Required work =>
Start at the line with "The experience we" in the records below, stop at the line with "meanings to the", and return every line in that span exactly, the two end lines included.
▶
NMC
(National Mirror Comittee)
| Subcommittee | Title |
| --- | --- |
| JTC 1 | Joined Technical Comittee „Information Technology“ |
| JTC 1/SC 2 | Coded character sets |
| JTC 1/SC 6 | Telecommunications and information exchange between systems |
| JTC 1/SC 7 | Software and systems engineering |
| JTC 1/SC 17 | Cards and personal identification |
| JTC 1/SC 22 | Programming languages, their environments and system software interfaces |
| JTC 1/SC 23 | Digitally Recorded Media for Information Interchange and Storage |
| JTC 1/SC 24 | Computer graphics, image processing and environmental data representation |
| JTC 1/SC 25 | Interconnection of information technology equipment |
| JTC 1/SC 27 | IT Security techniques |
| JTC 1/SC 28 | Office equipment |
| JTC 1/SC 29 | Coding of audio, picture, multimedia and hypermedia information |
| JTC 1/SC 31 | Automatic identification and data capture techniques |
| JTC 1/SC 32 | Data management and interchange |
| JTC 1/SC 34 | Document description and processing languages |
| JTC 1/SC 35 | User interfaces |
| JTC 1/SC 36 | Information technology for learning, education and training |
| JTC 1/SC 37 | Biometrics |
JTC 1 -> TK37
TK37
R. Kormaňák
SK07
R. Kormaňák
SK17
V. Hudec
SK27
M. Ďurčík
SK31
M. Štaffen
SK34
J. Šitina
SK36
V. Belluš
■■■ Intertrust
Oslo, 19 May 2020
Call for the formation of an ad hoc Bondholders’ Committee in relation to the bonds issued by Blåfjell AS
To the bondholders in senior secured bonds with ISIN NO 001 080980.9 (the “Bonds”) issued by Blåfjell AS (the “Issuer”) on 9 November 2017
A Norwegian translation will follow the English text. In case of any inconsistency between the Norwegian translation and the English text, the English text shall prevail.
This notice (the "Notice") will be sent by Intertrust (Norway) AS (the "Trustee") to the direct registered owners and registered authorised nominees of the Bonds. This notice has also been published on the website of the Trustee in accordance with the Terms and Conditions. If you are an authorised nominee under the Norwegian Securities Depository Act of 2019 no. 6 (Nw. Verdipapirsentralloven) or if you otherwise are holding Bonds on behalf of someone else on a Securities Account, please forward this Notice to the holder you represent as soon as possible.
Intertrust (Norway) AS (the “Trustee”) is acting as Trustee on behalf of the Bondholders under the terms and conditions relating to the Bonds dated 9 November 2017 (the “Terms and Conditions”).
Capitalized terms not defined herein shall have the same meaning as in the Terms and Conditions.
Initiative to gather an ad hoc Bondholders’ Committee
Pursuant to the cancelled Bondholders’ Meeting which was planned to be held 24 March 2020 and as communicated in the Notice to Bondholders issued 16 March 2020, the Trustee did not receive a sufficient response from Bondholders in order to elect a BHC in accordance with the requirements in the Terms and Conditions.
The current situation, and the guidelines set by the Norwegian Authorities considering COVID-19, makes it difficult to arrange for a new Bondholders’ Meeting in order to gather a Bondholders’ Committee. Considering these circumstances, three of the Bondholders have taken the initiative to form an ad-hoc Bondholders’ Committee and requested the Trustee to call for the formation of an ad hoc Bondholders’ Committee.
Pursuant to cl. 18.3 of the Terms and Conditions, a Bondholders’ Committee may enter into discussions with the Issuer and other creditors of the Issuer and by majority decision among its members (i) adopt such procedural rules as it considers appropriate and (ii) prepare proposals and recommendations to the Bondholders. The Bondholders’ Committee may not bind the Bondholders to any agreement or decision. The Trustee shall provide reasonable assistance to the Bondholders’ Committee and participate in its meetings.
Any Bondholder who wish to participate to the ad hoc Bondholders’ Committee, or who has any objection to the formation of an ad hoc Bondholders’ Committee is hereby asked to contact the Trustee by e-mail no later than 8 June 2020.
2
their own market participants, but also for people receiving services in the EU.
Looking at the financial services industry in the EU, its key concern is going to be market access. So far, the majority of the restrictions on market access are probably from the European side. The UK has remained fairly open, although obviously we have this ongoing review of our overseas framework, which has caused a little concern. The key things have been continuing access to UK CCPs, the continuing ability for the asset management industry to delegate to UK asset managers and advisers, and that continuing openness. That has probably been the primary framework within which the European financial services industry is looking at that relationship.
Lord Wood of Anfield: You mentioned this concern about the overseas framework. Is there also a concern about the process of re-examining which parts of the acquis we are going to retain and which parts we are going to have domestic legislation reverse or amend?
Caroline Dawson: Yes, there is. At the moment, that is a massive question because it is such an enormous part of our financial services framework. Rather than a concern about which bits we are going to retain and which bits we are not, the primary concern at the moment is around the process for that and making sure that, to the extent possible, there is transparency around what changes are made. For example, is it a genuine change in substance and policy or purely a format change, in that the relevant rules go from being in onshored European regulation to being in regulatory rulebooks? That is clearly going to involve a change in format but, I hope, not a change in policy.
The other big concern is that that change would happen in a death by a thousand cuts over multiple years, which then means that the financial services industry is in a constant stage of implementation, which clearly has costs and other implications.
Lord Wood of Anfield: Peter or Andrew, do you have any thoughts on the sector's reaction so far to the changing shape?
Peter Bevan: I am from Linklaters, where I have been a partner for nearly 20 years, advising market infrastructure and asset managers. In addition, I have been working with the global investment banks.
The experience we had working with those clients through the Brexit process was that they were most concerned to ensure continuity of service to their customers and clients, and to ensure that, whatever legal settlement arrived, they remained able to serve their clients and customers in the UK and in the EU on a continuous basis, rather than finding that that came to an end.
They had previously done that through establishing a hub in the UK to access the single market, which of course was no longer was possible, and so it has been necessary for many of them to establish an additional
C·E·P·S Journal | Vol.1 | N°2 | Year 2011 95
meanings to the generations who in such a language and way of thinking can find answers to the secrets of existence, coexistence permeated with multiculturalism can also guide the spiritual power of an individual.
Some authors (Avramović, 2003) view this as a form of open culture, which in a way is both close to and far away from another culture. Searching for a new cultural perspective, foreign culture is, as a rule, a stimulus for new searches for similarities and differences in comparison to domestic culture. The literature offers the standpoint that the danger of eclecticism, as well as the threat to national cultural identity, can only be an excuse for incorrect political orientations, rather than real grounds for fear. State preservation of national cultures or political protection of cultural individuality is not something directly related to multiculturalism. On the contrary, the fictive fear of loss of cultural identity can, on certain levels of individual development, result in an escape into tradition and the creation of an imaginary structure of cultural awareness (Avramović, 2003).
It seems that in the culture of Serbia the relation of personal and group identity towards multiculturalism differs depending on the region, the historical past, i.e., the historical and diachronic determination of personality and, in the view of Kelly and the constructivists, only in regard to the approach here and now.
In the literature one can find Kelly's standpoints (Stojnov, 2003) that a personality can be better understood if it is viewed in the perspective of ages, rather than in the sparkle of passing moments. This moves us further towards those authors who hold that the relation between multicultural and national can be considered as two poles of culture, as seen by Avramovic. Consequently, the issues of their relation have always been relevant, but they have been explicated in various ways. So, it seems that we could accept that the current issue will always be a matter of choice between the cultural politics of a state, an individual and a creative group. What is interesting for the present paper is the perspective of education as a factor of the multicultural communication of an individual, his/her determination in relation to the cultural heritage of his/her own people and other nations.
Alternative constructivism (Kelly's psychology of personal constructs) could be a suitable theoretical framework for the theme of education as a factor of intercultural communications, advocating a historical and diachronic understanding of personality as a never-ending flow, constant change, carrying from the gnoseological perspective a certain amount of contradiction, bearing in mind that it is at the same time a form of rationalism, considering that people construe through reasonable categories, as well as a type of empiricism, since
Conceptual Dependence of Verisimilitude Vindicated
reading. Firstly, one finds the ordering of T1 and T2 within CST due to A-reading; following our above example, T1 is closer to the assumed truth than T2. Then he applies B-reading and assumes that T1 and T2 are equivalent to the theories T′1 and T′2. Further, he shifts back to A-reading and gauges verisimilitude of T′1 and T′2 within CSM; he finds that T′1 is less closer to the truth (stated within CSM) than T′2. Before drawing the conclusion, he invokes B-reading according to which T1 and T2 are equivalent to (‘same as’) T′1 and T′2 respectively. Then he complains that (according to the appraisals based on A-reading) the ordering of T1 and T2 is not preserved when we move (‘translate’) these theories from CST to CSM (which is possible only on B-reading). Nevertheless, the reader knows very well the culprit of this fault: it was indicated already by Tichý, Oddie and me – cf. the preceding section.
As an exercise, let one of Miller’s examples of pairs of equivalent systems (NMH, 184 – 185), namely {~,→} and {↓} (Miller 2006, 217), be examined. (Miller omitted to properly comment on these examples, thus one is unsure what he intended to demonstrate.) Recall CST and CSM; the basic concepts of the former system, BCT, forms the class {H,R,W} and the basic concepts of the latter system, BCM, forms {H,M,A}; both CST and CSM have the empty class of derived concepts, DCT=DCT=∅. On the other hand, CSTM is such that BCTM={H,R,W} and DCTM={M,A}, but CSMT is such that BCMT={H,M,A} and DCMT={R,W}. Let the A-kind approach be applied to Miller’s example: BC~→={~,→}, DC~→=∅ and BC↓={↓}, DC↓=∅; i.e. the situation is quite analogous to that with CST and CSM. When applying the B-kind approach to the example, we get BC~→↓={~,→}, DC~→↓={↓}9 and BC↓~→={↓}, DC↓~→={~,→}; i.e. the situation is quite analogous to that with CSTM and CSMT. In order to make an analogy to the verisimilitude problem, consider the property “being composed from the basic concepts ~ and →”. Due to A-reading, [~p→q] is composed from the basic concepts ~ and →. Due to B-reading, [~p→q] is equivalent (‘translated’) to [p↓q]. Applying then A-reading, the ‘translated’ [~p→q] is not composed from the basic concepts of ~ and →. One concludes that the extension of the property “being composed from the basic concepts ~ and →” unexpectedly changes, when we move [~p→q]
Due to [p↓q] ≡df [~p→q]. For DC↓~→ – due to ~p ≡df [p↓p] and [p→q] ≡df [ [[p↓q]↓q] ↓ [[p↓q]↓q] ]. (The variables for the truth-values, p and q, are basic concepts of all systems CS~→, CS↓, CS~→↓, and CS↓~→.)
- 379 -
◀
Answer =>
The experience we had working with those clients through the Brexit process was that they were most concerned to ensure continuity of service to their customers and clients, and to ensure that, whatever legal settlement arrived, they remained able to serve their clients and customers in the UK and in the EU on a continuous basis, rather than finding that that came to an end.
They had previously done that through establishing a hub in the UK to access the single market, which of course was no longer was possible, and so it has been necessary for many of them to establish an additional
C·E·P·S Journal | Vol.1 | N°2 | Year 2011 95
meanings to the generations who in such a language and way of thinking can find answers to the secrets of existence, coexistence permeated with multiculturalism can also guide the spiritual power of an individual.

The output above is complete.